Activity: A verbatim copy of the listing is what is needed, minus any pictures.

Data extract:
_____
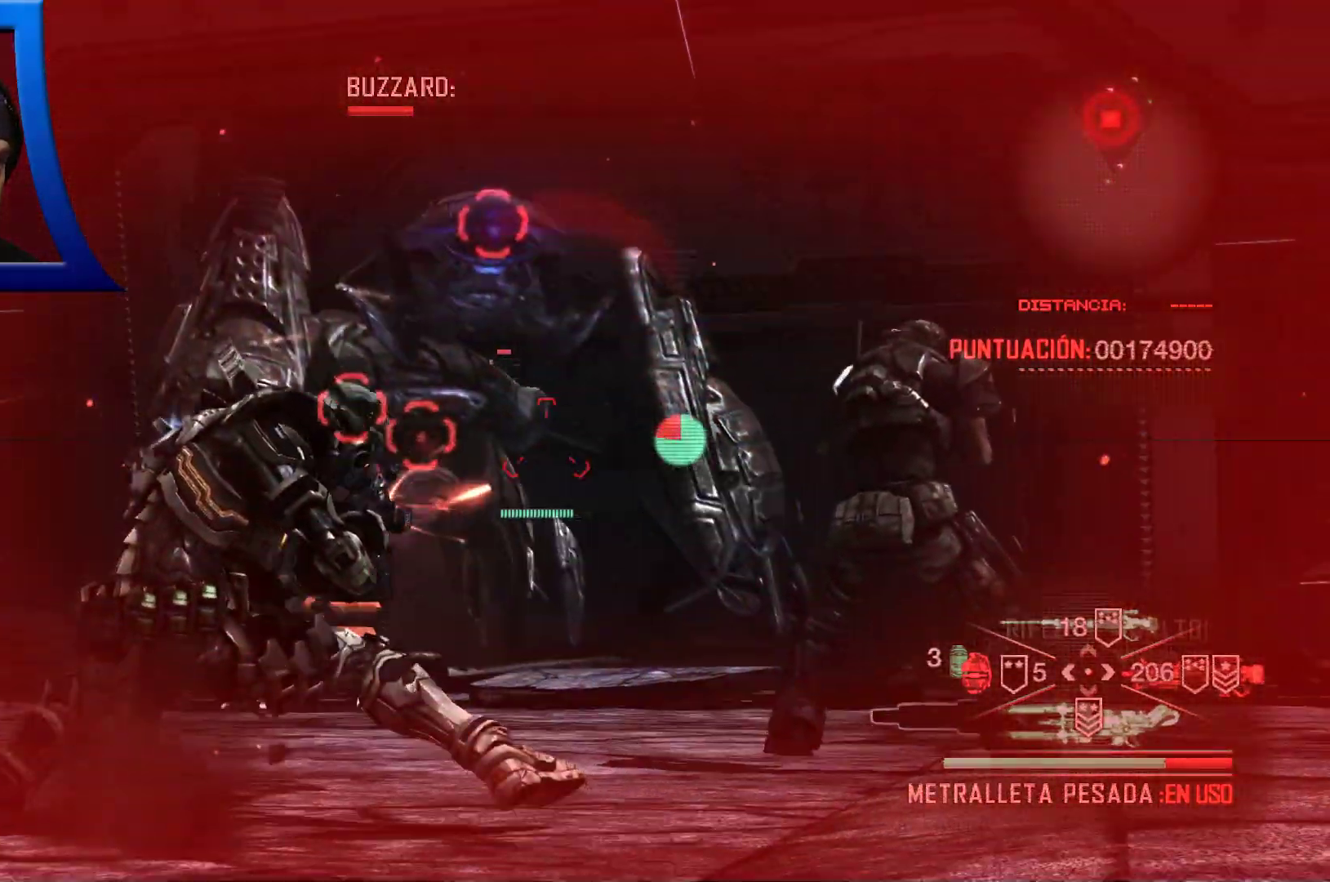
{"buttons": ["L2", "R2"], "left_stick": "center", "right_stick": "center", "events": [[17, "right_stick", "center"], [183, "right_stick", "down"], [283, "right_stick", "left"], [333, "right_stick", "center"]]}
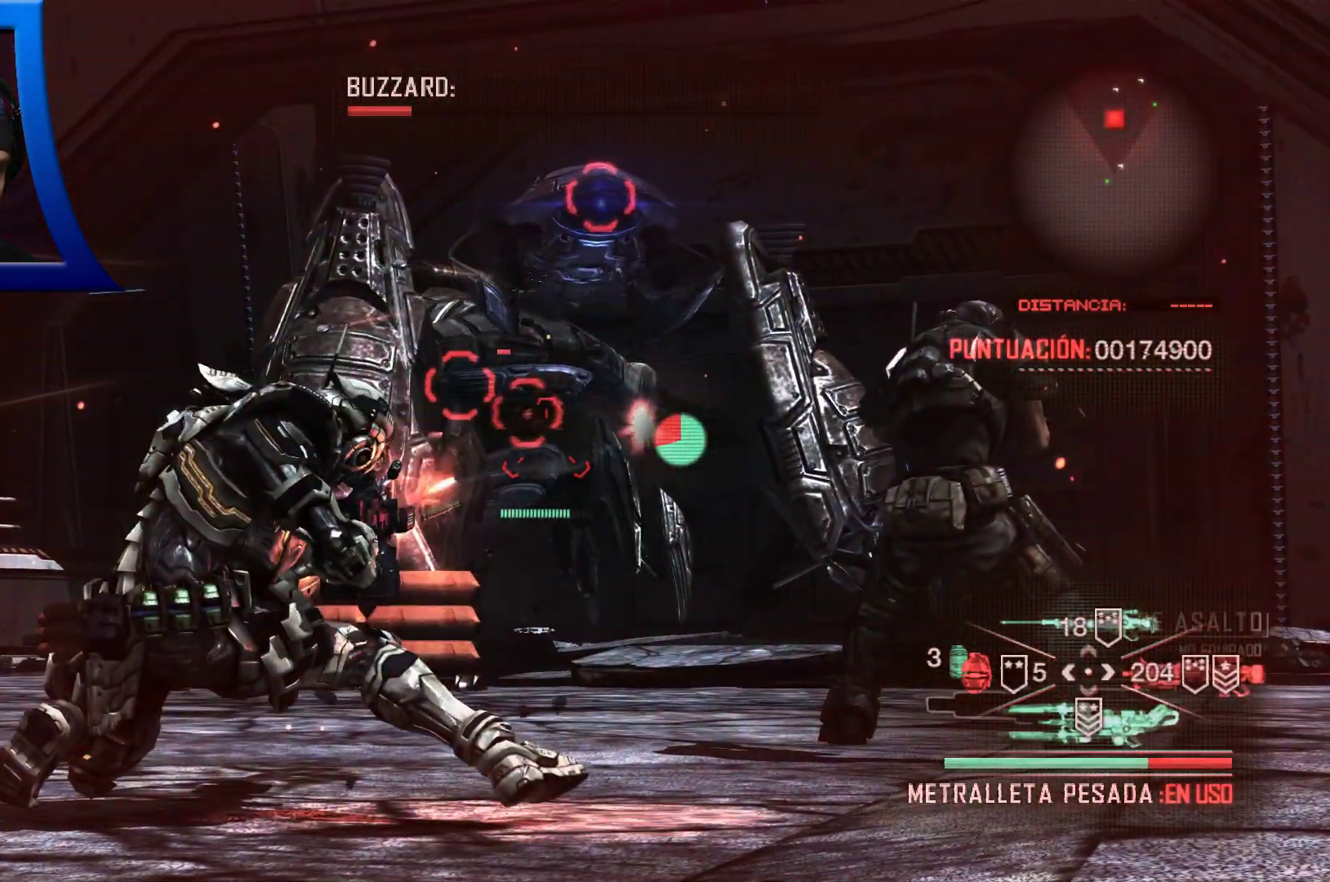
{"buttons": ["L2", "R2"], "left_stick": "center", "right_stick": "center", "events": [[317, "right_stick", "up"], [433, "right_stick", "center"]]}
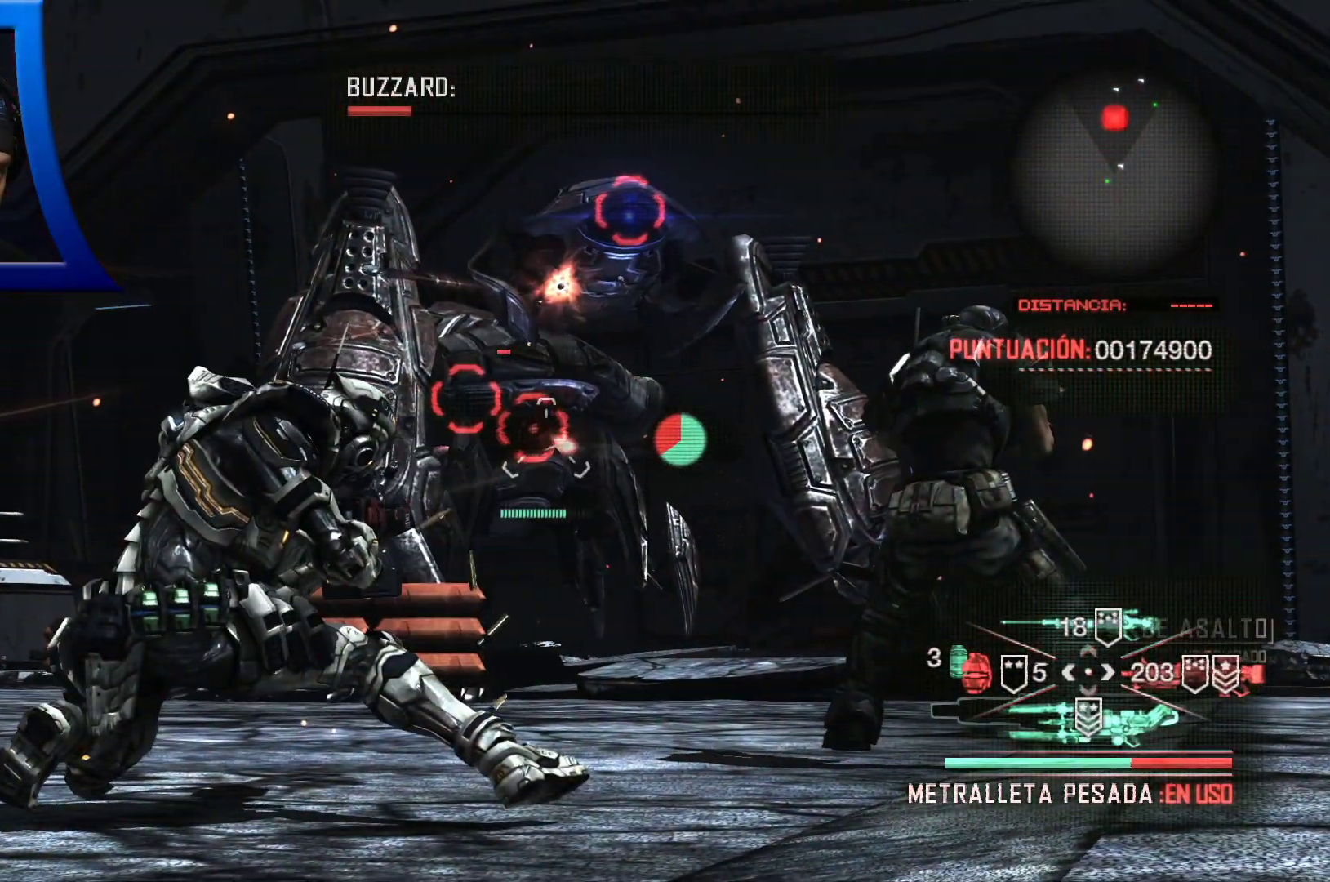
{"buttons": ["L2", "R2"], "left_stick": "center", "right_stick": "center", "events": []}
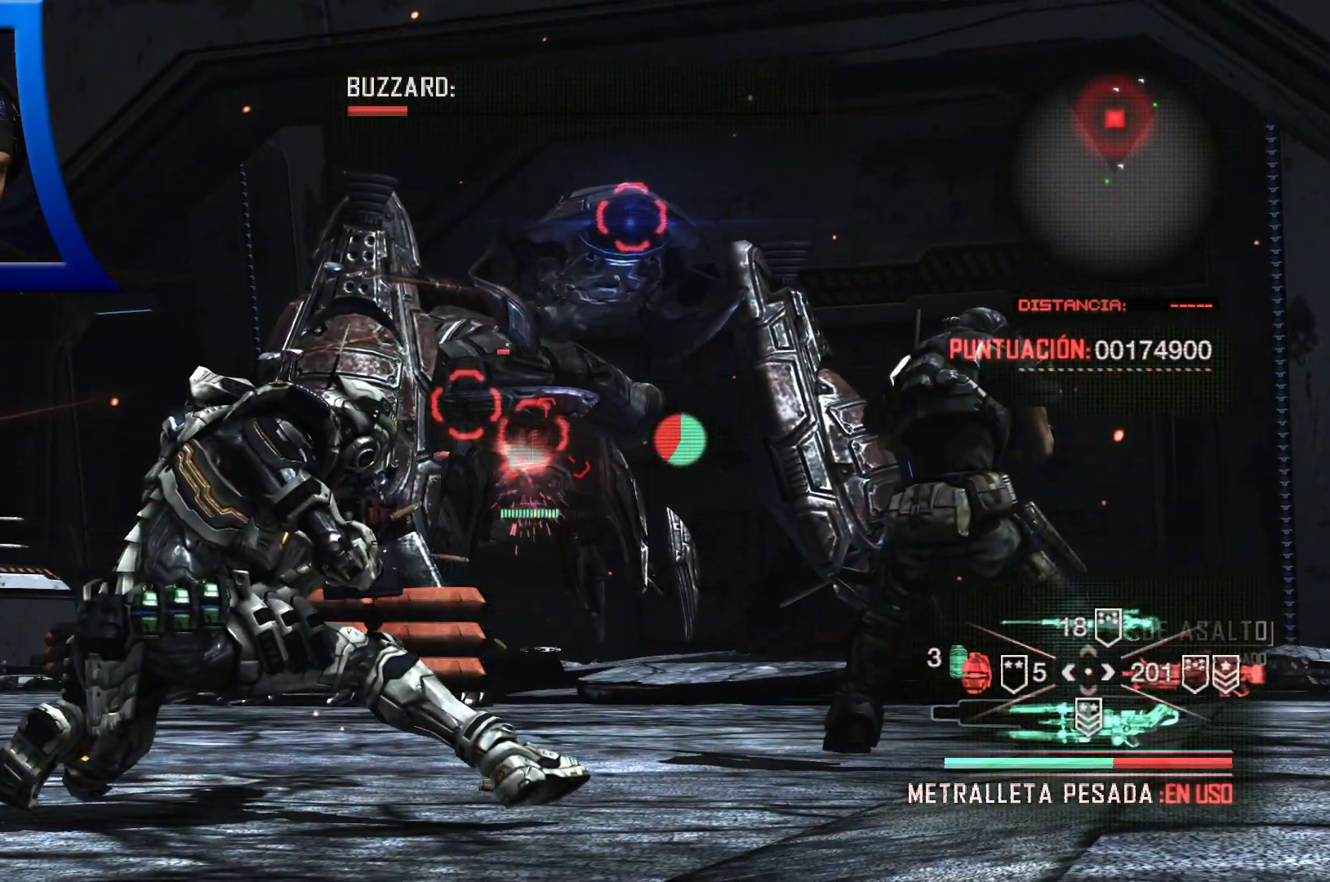
{"buttons": ["L2", "R2"], "left_stick": "center", "right_stick": "center", "events": []}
_____
Task result:
{"buttons": ["L2", "R2"], "left_stick": "center", "right_stick": "center", "events": [[17, "right_stick", "center"], [183, "right_stick", "down"], [283, "right_stick", "left"], [333, "right_stick", "center"]]}
{"buttons": ["L2", "R2"], "left_stick": "center", "right_stick": "center", "events": [[317, "right_stick", "up"], [433, "right_stick", "center"]]}
{"buttons": ["L2", "R2"], "left_stick": "center", "right_stick": "center", "events": []}
{"buttons": ["L2", "R2"], "left_stick": "center", "right_stick": "center", "events": []}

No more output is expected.